_Action item_:
Return the listing verbatim, images left out.

_Material supplied_:
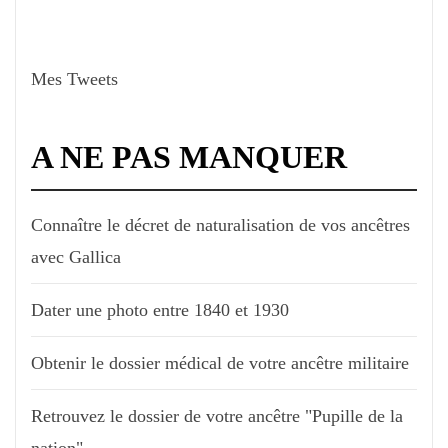
Mes Tweets
A NE PAS MANQUER
Connaître le décret de naturalisation de vos ancêtres
avec Gallica
Dater une photo entre 1840 et 1930
Obtenir le dossier médical de votre ancêtre militaire
Retrouvez le dossier de votre ancêtre "Pupille de la
nation"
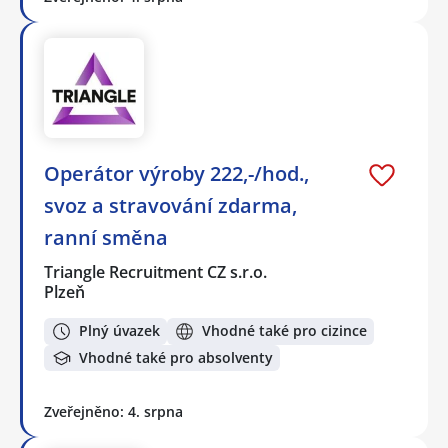
Operátor výroby 222,-/hod.,
svoz a stravování zdarma,
ranní směna
Triangle Recruitment CZ s.r.o.
Plzeň
Plný úvazek
Vhodné také pro cizince
Vhodné také pro absolventy
Zveřejněno: 4. srpna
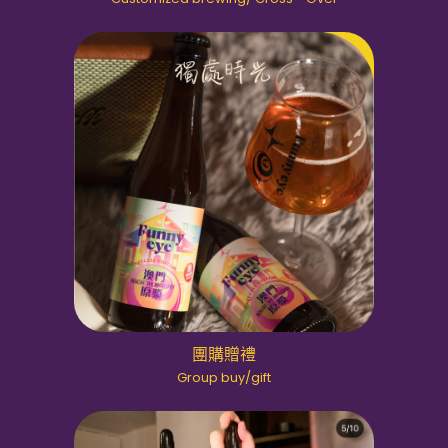
團購贈禮
Group buy/gift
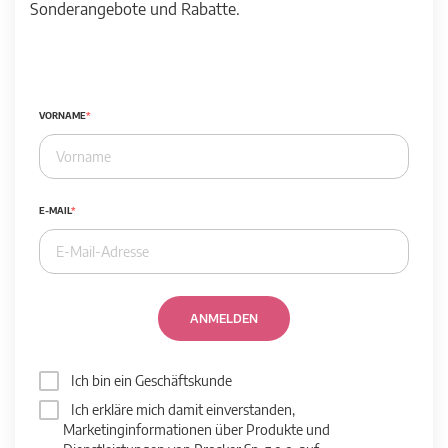
Sonderangebote und Rabatte.
VORNAME
E-MAIL
ANMELDEN
Ich bin ein Geschäftskunde
Ich erkläre mich damit einverstanden,
Marketinginformationen über Produkte und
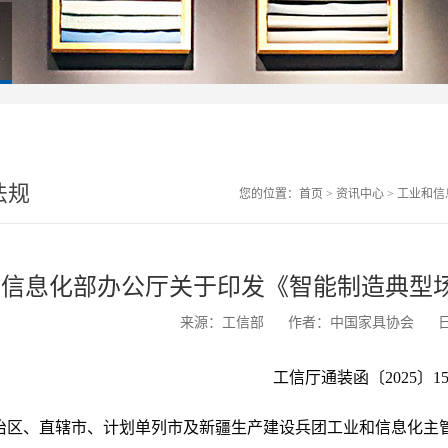
法规
您的位置：
首页
>
资讯中心
>
工业和信息
信息化部办公厅关于印发《智能制造典型场
来源：工信部
作者：中国家具协会
日
工信厅通装函〔2025〕15
治区、直辖市、计划单列市及新疆生产建设兵团工业和信息化主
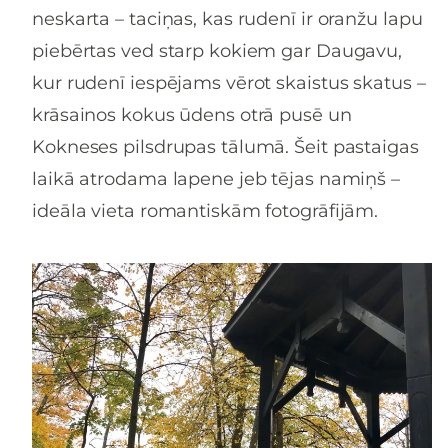
neskarta – taciņas, kas rudenī ir oranžu lapu
piebērtas ved starp kokiem gar Daugavu,
kur rudenī iespējams vērot skaistus skatus –
krāsainos kokus ūdens otrā pusē un
Kokneses pilsdrupas tālumā. Šeit pastaigas
laikā atrodama lapene jeb tējas namiņš –
ideāla vieta romantiskām fotogrāfijām.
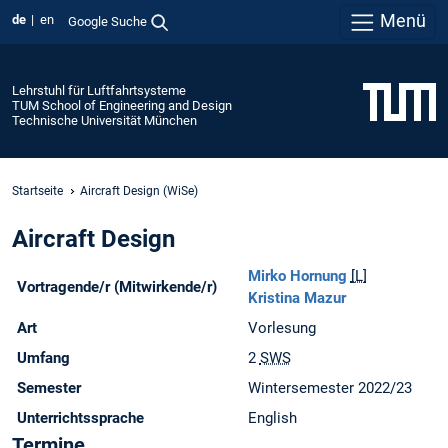
Menü
de
en
Google Suche
Lehrstuhl für Luftfahrtsysteme
TUM School of Engineering and Design
Technische Universität München
Startseite
Aircraft Design (WiSe)
Aircraft Design
Mirko Hornung
[L]
Vortragende/r (Mitwirkende/r)
Kristina Mazur
Art
Vorlesung
Umfang
2
SWS
Semester
Wintersemester 2022/23
Unterrichtssprache
English
Termine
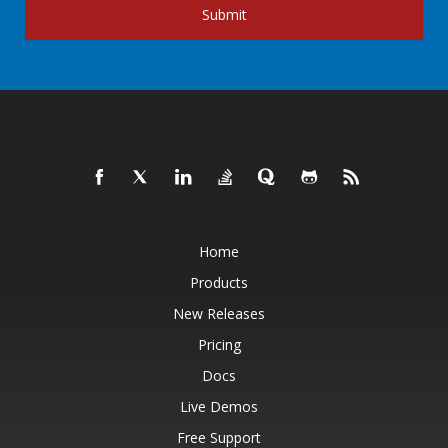
Submit
Home
Products
New Releases
Pricing
Docs
Live Demos
Free Support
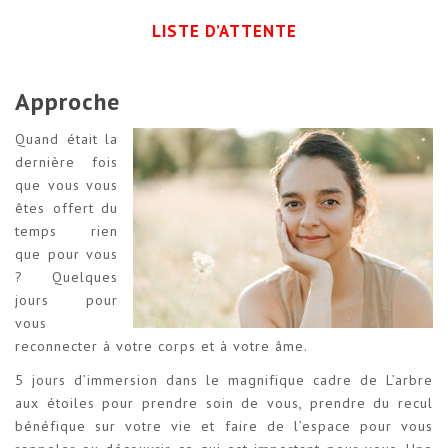
LISTE D’ATTENTE
Approche
Quand était la
dernière fois
que vous vous
êtes offert du
temps rien
que pour vous
? Quelques
jours pour
vous
reconnecter à votre corps et à votre âme.
5 jours d’immersion dans le magnifique cadre de L’arbre
aux étoiles pour prendre soin de vous, prendre du recul
bénéfique sur votre vie et faire de l’espace pour vous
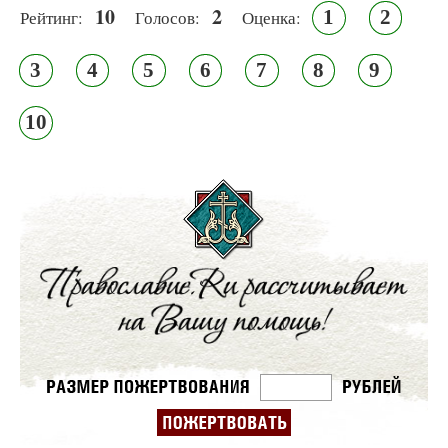
10
2
1
2
Рейтинг:
Голосов:
Оценка:
3
4
5
6
7
8
9
10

_Answer to this problem_:
Mes Tweets
A NE PAS MANQUER
Connaître le décret de naturalisation de vos ancêtres
avec Gallica
Dater une photo entre 1840 et 1930
Obtenir le dossier médical de votre ancêtre militaire
Retrouvez le dossier de votre ancêtre "Pupille de la
nation"
Operátor výroby 222,-/hod.,
svoz a stravování zdarma,
ranní směna
Triangle Recruitment CZ s.r.o.
Plzeň
Plný úvazek
Vhodné také pro cizince
Vhodné také pro absolventy
Zveřejněno: 4. srpna
團購贈禮
Group buy/gift
Sonderangebote und Rabatte.
VORNAME
E-MAIL
ANMELDEN
Ich bin ein Geschäftskunde
Ich erkläre mich damit einverstanden,
Marketinginformationen über Produkte und
法规
您的位置：
首页
>
资讯中心
>
工业和信息
信息化部办公厅关于印发《智能制造典型场
来源：工信部
作者：中国家具协会
日
工信厅通装函〔2025〕15
治区、直辖市、计划单列市及新疆生产建设兵团工业和信息化主
neskarta – taciņas, kas rudenī ir oranžu lapu
piebērtas ved starp kokiem gar Daugavu,
kur rudenī iespējams vērot skaistus skatus –
krāsainos kokus ūdens otrā pusē un
Kokneses pilsdrupas tālumā. Šeit pastaigas
laikā atrodama lapene jeb tējas namiņš –
ideāla vieta romantiskām fotogrāfijām.
Menü
de
en
Google Suche
Lehrstuhl für Luftfahrtsysteme
TUM School of Engineering and Design
Technische Universität München
Startseite
Aircraft Design (WiSe)
Aircraft Design
Mirko Hornung
[L]
Vortragende/r (Mitwirkende/r)
Kristina Mazur
Art
Vorlesung
Umfang
2
SWS
Semester
Wintersemester 2022/23
Unterrichtssprache
English
Termine
Submit
Home
Products
New Releases
Pricing
Docs
Live Demos
Free Support
LISTE D’ATTENTE
Approche
Quand était la
dernière fois
que vous vous
êtes offert du
temps rien
que pour vous
? Quelques
jours pour
vous
reconnecter à votre corps et à votre âme.
5 jours d’immersion dans le magnifique cadre de L’arbre
aux étoiles pour prendre soin de vous, prendre du recul
bénéfique sur votre vie et faire de l’espace pour vous
10
2
1
2
Рейтинг:
Голосов:
Оценка:
3
4
5
6
7
8
9
10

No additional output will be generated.